*WHAT THIS TASK INVOLVES:* Every entry should appear in your answer exactly as it does here.

*STUDY MATERIAL:*

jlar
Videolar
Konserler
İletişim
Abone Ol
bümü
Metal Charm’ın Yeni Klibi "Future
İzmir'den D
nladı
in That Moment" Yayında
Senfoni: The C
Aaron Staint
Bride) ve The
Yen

*TASK SOLUTION:*
jlar
Videolar
Konserler
İletişim
Abone Ol
bümü
Metal Charm’ın Yeni Klibi "Future
İzmir'den D
nladı
in That Moment" Yayında
Senfoni: The C
Aaron Staint
Bride) ve The
Yen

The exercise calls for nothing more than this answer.